**WORK INSTRUCTIONS**
Please, without the pictures, restate every entry exactly.

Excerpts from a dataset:
**********

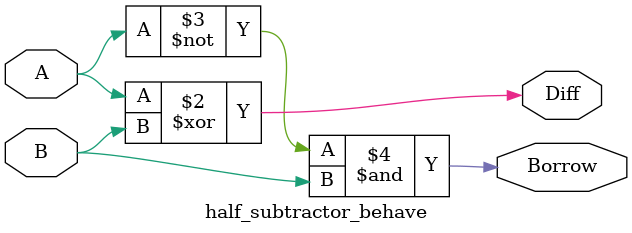
<source format=sv>
module half_subtractor_behave(
  input A, B,
  output reg Diff, Borrow
);
  always@(*)begin
    Diff= A^B;
    Borrow= (~A)&B;
  end
endmodule


</source>
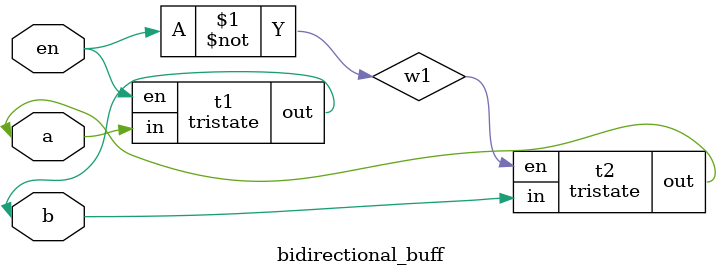
<source format=v>
module tristate(
    input en,
    input in,
    output out, output reg reg_out
    );
    assign out=reg_out;
    always @(*)
    begin
    if(en)
    begin
        reg_out<=in;
    end 
    else begin
        reg_out<=1'bz;
    end
    end
        
endmodule

module bidirectional_buff(inout a,inout b,input en);
wire w1;
not I1(w1,en);
tristate t1(.en(en),.in(a),.out(b));           /*assign a=en?b:1'bz;
                                                 assign b=~en?a:1'bz; */
tristate t2(.en(w1),.in(b),.out(a));
endmodule

</source>
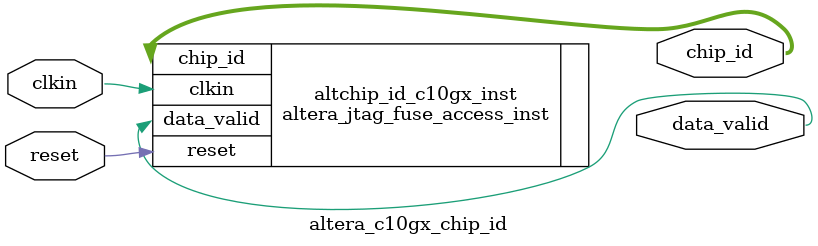
<source format=v>






// synthesis VERILOG_INPUT_VERSION VERILOG_2001
`timescale 1 ns / 1 ns

module  altera_c10gx_chip_id
	( 
	clkin,
	chip_id,
	data_valid,
	reset);
	
	input	clkin;
	output	[63:0]	chip_id;
	output	data_valid;
	input	reset;
	
	altera_jtag_fuse_access_inst altchip_id_c10gx_inst( 
		.clkin 			(clkin),
		.chip_id 		(chip_id),
		.data_valid 	(data_valid),
		.reset 			(reset)
	);
		
endmodule //altchip_id
//VALID FILE

</source>
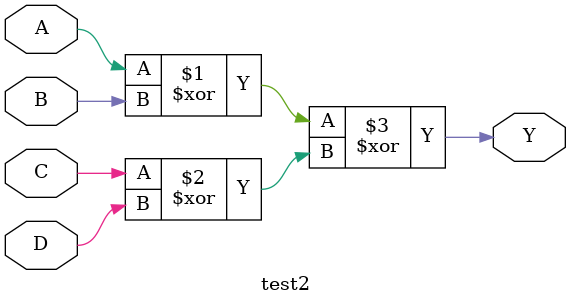
<source format=v>
module test2(A,B,C,D,Y);
  input A,B,C,D;
  output Y;
  assign Y=(A^B)^(C^D);
endmodule

</source>
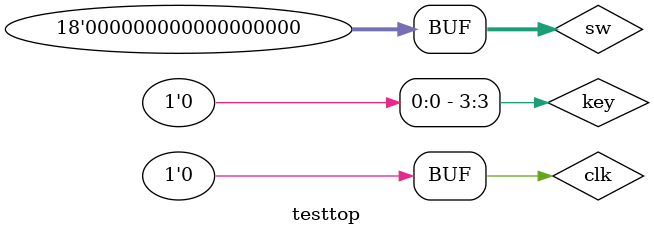
<source format=sv>
module testtop;
    logic clk;
    logic [3:0] key;
    logic [8:0] ledg;
    logic [17:0] ledr;
    logic [6:0] hex0, hex1, hex2, hex3, hex4, hex5, hex6, hex7;
    logic [17:0] sw;

    assign sw = 18'b0;

    simtop dut (.CLOCK_50(clk),
                .CLOCK2_50(clk),
                .CLOCK3_50(clk),
                .LEDG(ledg),
                .LEDR(ledr),
                .KEY(key),
                .HEX0(hex0),
                .HEX1(hex1),
                .HEX2(hex2),
                .HEX3(hex3),
                .HEX4(hex4),
                .HEX5(hex5),
                .HEX6(hex6),
                .HEX7(hex7),
                .SW(sw));

    always begin
        clk=1'b1;
        #5;
        clk=1'b0;
        #5;
    end

    initial begin
        key[3] = 1'b1;
        #7;
        key[3] = 1'b0;
    end

endmodule

</source>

**********

**ANSWER SECTION**
<source format=sv>
module half_subtractor_behave(
  input A, B,
  output reg Diff, Borrow
);
  always@(*)begin
    Diff= A^B;
    Borrow= (~A)&B;
  end
endmodule


</source>
<source format=v>
module tristate(
    input en,
    input in,
    output out, output reg reg_out
    );
    assign out=reg_out;
    always @(*)
    begin
    if(en)
    begin
        reg_out<=in;
    end 
    else begin
        reg_out<=1'bz;
    end
    end
        
endmodule

module bidirectional_buff(inout a,inout b,input en);
wire w1;
not I1(w1,en);
tristate t1(.en(en),.in(a),.out(b));           /*assign a=en?b:1'bz;
                                                 assign b=~en?a:1'bz; */
tristate t2(.en(w1),.in(b),.out(a));
endmodule

</source>
<source format=v>






// synthesis VERILOG_INPUT_VERSION VERILOG_2001
`timescale 1 ns / 1 ns

module  altera_c10gx_chip_id
	( 
	clkin,
	chip_id,
	data_valid,
	reset);
	
	input	clkin;
	output	[63:0]	chip_id;
	output	data_valid;
	input	reset;
	
	altera_jtag_fuse_access_inst altchip_id_c10gx_inst( 
		.clkin 			(clkin),
		.chip_id 		(chip_id),
		.data_valid 	(data_valid),
		.reset 			(reset)
	);
		
endmodule //altchip_id
//VALID FILE

</source>
<source format=v>
module test2(A,B,C,D,Y);
  input A,B,C,D;
  output Y;
  assign Y=(A^B)^(C^D);
endmodule

</source>
<source format=sv>
module testtop;
    logic clk;
    logic [3:0] key;
    logic [8:0] ledg;
    logic [17:0] ledr;
    logic [6:0] hex0, hex1, hex2, hex3, hex4, hex5, hex6, hex7;
    logic [17:0] sw;

    assign sw = 18'b0;

    simtop dut (.CLOCK_50(clk),
                .CLOCK2_50(clk),
                .CLOCK3_50(clk),
                .LEDG(ledg),
                .LEDR(ledr),
                .KEY(key),
                .HEX0(hex0),
                .HEX1(hex1),
                .HEX2(hex2),
                .HEX3(hex3),
                .HEX4(hex4),
                .HEX5(hex5),
                .HEX6(hex6),
                .HEX7(hex7),
                .SW(sw));

    always begin
        clk=1'b1;
        #5;
        clk=1'b0;
        #5;
    end

    initial begin
        key[3] = 1'b1;
        #7;
        key[3] = 1'b0;
    end

endmodule

</source>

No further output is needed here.